Ghana’s economy is not creating enough jobs for its growing youth population, and the country’s dependence on mining and a handful of dominant sectors is making the problem worse. That was the blunt message from Deloitte Ghana’s Country Managing Partner, Daniel Jojo Owusu, at the 10th Ghana CEO Summit on Wednesday.
“The rapid growth of the youth population calls for immediate diversification of the economy to create real and adequate jobs,” Owusu told the gathering of business leaders and policymakers.
The numbers paint a stark picture. According to Owusu, research shows that only about 15 percent of fresh graduates secure their first real employment within six months to two years of leaving university. Others can wait as long as six years before landing a permanent position. The findings underscore a structural mismatch between the output of Ghana’s universities and the absorptive capacity of its formal economy.

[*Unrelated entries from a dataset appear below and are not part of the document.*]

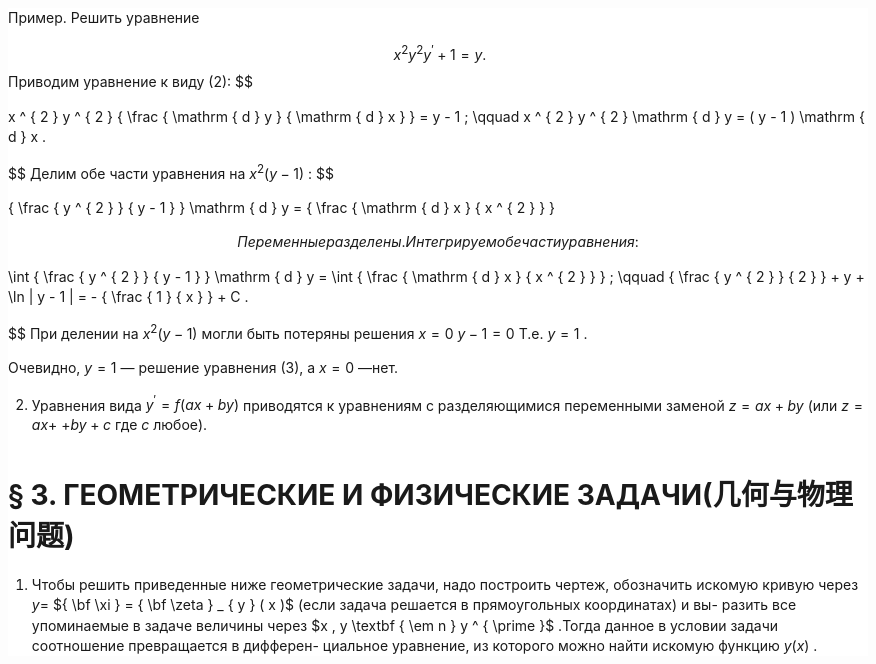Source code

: 

Пример. Решить уравнение

 
$$
\
x ^ { 2 } y ^ { 2 } y ^ { \prime } + 1 = y .
\tag{3}
$$
Приводим уравнение к виду (2): 
$$

x ^ { 2 } y ^ { 2 } { \frac { \mathrm { d } y } { \mathrm { d } x } } = y - 1 ; \qquad x ^ { 2 } y ^ { 2 } \mathrm { d } y = ( y - 1 ) \mathrm { d } x .

$$
Делим обе части уравнения на $x ^ { 2 } ( y - 1 )$ : 
$$

{ \frac { y ^ { 2 } } { y - 1 } } \mathrm { d } y = { \frac { \mathrm { d } x } { x ^ { 2 } } } 

$$
Переменные разделены. Интегрируем обе части уравнения: 
$$

\int { \frac { y ^ { 2 } } { y - 1 } } \mathrm { d } y = \int { \frac { \mathrm { d } x } { x ^ { 2 } } } ; \qquad { \frac { y ^ { 2 } } { 2 } } + y + \ln | y - 1 | = - { \frac { 1 } { x } } + C .

$$
При делении на $x ^ { 2 } ( y - 1 )$ могли быть потеряны решения $x = 0$   $y - 1 = 0$ T.e. $y = 1$ .

Очевидно, $y = 1$ — решение уравнения (3), a $x = 0$ —нет. 



2. Уравнения вида $y ^ { \prime } = f ( a x + b y )$ приводятся к уравнениям с разделяющимися переменными заменой $z = a x + b y$ (или $z = a x +$ $+ b y + c$ где $c$ любое). 





















# § 3. ГЕОМЕТРИЧЕСКИЕ И ФИЗИЧЕСКИЕ ЗАДАЧИ(几何与物理问题)

1. Чтобы решить приведенные ниже геометрические задачи, надо построить чертеж, обозначить искомую кривую через $y =$ ${ \bf \xi } = { \bf \zeta } _ { y } ( x )$ (если задача решается в прямоугольных координатах) и вы- разить все упоминаемые в задаче величины через $x , y \textbf { \em n } y ^ { \prime }$ .Тогда данное в условии задачи соотношение превращается в дифферен- циальное уравнение, из которого можно найти искомую функцию $y ( x )$ .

“We should treat rising unemployment as a national issue,” Owusu said, calling for coordinated efforts from government, businesses, and civil society. Despite the African Development Bank’s projection of 5 percent GDP growth for Ghana in 2026, the question of whether that growth translates into meaningful employment for young Ghanaians remains open.
Owusu identified digitalisation as one of the most promising tools for driving job creation and economic transformation, pointing to enormous untapped opportunities in e-commerce, digital trade, artificial intelligence, platform-based activities, and digital financial services.

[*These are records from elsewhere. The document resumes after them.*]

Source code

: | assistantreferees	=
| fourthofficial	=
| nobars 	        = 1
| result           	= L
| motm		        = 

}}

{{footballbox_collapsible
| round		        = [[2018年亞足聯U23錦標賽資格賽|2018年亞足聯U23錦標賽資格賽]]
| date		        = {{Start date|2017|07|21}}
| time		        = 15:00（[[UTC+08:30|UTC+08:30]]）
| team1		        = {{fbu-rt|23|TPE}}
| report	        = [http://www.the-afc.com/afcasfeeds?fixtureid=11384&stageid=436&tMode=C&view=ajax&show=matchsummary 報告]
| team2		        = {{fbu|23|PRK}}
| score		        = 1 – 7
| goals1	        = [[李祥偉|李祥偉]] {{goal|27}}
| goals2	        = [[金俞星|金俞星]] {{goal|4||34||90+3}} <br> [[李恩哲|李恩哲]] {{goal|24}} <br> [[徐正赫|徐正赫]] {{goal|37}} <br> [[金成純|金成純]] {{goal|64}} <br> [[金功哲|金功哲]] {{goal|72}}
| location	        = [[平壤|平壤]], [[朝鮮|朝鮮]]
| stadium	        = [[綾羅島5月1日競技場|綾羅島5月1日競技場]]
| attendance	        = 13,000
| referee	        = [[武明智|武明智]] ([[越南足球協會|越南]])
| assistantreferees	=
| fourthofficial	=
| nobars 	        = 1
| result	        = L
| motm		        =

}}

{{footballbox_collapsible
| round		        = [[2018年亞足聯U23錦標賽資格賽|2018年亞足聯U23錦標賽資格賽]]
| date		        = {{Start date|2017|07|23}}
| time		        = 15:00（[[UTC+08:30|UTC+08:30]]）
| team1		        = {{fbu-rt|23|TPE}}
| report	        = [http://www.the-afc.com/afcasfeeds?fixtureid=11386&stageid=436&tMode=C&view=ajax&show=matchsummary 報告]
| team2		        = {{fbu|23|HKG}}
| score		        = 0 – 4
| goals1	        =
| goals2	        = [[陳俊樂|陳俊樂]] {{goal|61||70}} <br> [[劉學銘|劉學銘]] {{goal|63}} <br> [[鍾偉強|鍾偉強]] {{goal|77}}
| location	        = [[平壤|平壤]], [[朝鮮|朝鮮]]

While acknowledging the Ministry of Communication, Digital Technology and Innovation’s efforts, he said Ghana still has significant ground to cover. “There are enormous opportunities in the digital economy. We must capitalize on these numerous opportunities to address the vast unemployment,” he said.
The Deloitte chief also made a strong case for technical and vocational education, citing the examples of China and Japan, both of which used technical training to build globally competitive economies. “It is time for us to lay greater emphasis on technical and vocational education,” he argued.

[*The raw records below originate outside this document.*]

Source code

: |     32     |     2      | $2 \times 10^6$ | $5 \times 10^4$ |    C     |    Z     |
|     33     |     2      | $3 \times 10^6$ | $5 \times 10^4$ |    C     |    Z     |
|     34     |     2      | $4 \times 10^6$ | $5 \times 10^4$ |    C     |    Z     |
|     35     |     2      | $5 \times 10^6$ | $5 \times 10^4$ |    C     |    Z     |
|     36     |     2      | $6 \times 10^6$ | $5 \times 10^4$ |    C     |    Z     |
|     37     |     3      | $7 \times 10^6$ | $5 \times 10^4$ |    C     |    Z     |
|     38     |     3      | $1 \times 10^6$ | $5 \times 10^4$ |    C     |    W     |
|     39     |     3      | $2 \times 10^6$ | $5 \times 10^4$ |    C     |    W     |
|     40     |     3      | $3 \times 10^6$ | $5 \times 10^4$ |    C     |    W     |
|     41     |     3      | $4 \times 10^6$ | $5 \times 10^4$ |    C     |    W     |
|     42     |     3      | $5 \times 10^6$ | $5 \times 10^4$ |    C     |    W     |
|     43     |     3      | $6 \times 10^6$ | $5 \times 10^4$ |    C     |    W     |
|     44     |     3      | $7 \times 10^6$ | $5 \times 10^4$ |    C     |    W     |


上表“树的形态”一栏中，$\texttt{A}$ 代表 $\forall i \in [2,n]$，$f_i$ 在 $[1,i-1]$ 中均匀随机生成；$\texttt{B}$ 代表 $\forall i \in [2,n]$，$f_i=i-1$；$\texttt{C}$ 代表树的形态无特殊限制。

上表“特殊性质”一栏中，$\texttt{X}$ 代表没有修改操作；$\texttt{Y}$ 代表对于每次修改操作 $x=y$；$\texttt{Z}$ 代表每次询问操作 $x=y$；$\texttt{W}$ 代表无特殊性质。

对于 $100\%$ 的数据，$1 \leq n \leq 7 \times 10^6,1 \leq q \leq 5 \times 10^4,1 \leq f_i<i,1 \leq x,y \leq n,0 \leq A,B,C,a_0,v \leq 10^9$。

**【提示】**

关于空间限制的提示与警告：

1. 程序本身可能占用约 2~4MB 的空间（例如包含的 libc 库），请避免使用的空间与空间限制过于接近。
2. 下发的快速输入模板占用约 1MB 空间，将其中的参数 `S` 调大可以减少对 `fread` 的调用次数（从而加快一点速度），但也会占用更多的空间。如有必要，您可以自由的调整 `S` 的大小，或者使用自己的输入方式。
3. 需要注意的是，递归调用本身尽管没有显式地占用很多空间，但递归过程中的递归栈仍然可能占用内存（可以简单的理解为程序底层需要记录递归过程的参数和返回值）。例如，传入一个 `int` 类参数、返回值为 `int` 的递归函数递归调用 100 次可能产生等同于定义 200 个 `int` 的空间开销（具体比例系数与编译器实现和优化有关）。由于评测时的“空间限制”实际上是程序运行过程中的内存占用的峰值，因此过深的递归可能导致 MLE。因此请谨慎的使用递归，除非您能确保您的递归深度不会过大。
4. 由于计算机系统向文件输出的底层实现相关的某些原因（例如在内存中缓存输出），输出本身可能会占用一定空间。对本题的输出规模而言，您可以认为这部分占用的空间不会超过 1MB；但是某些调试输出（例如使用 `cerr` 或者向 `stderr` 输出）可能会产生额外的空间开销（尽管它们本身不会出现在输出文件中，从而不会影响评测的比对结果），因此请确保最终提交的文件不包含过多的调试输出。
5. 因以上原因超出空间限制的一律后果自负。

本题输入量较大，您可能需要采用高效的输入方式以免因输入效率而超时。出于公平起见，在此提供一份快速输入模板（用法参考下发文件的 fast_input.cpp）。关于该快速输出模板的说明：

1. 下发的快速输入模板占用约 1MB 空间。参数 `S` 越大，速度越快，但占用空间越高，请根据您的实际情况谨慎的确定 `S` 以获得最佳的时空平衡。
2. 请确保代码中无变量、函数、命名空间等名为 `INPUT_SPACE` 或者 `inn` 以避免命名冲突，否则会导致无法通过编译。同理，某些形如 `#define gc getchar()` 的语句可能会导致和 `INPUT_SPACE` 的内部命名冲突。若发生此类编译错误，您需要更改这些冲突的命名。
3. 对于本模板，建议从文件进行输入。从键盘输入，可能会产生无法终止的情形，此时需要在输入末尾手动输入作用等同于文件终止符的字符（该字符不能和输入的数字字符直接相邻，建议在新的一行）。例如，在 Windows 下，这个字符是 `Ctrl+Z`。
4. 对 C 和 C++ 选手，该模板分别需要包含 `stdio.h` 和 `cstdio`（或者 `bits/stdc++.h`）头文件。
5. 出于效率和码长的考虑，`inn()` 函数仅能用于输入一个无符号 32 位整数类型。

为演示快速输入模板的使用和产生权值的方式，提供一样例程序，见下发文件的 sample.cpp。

On industrial growth, Owusu urged the government to provide relief measures and incentives for local manufacturers to enable expansion and job creation. He highlighted the National Policy on Integrated Oil Palm Development as a promising initiative that could generate 250,000 jobs through a $500 million financing window if fully implemented.
“The policy aims to establish about 10,000 hectares of new plantations and create 250,000 jobs through a $500 million financing window. These are promising policies, but implementation is necessary to generate jobs and drive sustainability,” he said.
On agriculture more broadly, he called for “deliberate and actionable policies” rather than the cycle of policy announcements that have failed to transform the sector in the past.
Owusu expressed strong support for the new Ghana Investment Promotion Authority Bill, describing it as a significant modernisation of the country’s investment legal framework. The proposed law would strengthen investor protection, improve dispute resolution mechanisms, and create a more conducive environment for both local and foreign investment.
In his closing remarks, Owusu called for deeper collaboration between government, the private sector, and civil society. “I encourage government, the business community, and civil society to foster collaboration to drive sustainable business, stimulate job creation through innovation and deliberate policy creation, and enhance inclusive decision-making,” he said.
The call from Ghana’s largest professional services firm carries particular weight at a time when the cedi continues to weaken and fiscal pressures mount, making the gap between policy ambition and economic reality ever more visible.